A general election is called and in a matter of hours a neutral and unbiased BBC presenter has likened our Prime Minister to Recep Tayyip Erdogan. Governments rise and governments fall, but some things stay just as they always were. It was Eddie Mair on Radio 4’s PM programme who made the comparison, while interviewing the Home Secretary, Amber Rudd. In fairness to Mair, he had been alluding to Theresa May’s apparent wish to create ‘unity’ within Westminster, a truly stupid statement within an address which sometimes made no semantic sense and sounded, to my ears, petulant and arrogant. Then along came the opinion pollsters to tell us exactly what will happen on 8 June — except they declined to be too explicit. Having miscalled Brexit, Trump and Cameron’s victory in 2015, this time they restrained themselves to pointing out that Theresa May has a large lead in the polls, but that polls can ‘sometimes be wrong’.

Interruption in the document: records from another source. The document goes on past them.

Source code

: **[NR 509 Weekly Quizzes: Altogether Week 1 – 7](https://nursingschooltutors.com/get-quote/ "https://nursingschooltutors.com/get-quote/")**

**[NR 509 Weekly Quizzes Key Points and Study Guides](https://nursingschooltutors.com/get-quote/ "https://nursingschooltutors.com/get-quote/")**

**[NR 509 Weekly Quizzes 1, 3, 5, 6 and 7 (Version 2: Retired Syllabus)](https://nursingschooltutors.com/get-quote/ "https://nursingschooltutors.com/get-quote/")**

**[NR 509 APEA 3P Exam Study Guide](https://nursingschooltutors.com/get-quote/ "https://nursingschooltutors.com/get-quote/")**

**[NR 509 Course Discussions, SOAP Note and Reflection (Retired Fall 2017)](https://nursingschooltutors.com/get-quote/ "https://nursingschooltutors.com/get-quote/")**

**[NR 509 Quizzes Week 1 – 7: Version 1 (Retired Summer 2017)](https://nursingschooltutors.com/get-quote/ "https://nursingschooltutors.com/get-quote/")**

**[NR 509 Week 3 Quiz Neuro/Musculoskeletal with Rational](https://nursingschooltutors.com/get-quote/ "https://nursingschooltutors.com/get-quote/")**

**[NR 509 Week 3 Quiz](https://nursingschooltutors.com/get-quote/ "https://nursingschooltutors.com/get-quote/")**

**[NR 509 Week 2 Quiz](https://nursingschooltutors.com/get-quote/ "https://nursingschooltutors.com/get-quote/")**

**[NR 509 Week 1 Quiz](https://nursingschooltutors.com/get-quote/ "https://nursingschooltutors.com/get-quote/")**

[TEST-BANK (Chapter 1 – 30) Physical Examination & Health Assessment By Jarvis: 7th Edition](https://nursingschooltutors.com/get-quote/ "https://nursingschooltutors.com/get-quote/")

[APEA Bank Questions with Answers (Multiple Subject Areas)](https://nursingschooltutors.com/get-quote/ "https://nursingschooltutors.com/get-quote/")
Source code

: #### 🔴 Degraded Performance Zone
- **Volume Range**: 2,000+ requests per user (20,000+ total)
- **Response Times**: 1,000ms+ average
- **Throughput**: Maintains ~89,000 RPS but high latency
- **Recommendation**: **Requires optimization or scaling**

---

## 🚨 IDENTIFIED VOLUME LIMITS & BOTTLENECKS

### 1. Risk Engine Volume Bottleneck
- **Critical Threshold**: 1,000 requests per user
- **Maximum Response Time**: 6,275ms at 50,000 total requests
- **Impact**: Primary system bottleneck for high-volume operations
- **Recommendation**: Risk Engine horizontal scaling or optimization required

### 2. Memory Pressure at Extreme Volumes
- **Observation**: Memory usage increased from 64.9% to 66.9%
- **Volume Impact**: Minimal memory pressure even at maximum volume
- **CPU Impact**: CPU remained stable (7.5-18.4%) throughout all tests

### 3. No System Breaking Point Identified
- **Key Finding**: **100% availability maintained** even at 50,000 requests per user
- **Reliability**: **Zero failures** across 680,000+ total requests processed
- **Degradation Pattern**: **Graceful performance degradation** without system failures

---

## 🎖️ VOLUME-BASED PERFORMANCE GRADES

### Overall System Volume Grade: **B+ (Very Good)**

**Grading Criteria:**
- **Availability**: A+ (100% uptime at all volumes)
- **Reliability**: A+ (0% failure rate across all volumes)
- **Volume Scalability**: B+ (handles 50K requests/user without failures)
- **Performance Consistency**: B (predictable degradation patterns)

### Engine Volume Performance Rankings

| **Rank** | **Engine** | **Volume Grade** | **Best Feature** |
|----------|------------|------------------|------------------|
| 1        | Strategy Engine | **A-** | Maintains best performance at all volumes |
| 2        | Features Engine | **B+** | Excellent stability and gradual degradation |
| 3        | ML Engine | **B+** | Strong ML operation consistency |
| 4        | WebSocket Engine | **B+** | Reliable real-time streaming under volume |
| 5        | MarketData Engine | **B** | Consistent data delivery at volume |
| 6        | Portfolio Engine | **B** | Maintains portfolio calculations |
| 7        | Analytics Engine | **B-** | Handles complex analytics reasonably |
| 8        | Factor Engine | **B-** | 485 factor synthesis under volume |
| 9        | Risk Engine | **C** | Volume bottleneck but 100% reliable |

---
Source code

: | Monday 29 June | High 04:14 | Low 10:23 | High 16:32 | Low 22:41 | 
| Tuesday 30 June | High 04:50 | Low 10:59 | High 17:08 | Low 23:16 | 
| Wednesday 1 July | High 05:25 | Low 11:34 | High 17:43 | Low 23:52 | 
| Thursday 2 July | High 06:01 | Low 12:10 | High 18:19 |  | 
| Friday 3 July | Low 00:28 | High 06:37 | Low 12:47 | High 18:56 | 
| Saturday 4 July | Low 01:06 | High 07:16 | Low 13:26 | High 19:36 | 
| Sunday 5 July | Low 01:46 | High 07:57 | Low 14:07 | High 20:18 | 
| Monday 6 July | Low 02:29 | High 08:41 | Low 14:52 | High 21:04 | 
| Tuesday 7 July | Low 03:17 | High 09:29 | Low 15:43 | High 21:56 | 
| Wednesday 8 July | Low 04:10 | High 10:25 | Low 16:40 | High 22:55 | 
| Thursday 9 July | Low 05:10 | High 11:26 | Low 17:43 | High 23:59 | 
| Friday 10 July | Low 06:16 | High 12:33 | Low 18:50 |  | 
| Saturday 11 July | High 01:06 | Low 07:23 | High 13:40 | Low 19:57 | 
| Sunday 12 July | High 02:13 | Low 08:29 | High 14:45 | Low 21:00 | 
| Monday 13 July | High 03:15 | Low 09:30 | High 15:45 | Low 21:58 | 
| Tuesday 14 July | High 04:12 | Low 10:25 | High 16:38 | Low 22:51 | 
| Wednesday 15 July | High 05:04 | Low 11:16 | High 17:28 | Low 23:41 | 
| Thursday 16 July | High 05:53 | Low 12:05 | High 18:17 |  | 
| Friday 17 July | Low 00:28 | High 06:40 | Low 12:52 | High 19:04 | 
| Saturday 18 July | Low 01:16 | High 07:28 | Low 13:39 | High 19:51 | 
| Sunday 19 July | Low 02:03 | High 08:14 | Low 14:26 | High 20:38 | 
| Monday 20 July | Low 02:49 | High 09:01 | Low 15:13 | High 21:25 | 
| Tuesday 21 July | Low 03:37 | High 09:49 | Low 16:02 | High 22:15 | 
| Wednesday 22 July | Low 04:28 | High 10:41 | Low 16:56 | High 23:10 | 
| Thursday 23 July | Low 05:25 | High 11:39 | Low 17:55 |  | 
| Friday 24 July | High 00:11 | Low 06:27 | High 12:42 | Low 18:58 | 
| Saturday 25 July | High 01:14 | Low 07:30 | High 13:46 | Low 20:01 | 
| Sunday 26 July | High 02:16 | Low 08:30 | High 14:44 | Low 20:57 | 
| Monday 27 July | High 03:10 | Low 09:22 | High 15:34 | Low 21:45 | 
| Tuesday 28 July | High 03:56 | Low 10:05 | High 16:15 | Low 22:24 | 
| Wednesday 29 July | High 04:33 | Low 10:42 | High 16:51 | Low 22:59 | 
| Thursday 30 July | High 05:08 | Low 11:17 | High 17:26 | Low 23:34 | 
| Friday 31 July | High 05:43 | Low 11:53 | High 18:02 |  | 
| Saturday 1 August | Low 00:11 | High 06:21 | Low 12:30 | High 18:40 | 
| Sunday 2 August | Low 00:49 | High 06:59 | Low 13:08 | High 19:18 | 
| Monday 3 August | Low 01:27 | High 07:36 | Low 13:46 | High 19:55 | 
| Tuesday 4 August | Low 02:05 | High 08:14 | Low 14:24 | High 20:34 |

It was at this moment that I suddenly decided that this snap election was going to be rather good fun, on account of the number of people it might confound. It may be that Theresa May has wonderful personal ratings and her party is miles ahead of the inept and fractious rabble which currently goes under the name Labour, but this may be an election for the counter-intuitive among us. Unexpected things are likely to happen.
The first is that the Tories will lose a sackful of seats. It may well be that they end up capturing one or two more than they lose, but lose seats they certainly will. There are 26 Conservative seats in Greater London and they are not all in the taxi-driver belt or the stockbroker belt. If this election really is about Brexit and public unanimity on the issue, which is what May seemed to be suggesting, they have about as much hope of retaining Battersea and Hendon (and many others besides) as I do of mounting Michael Heseltine and winning the Grand National.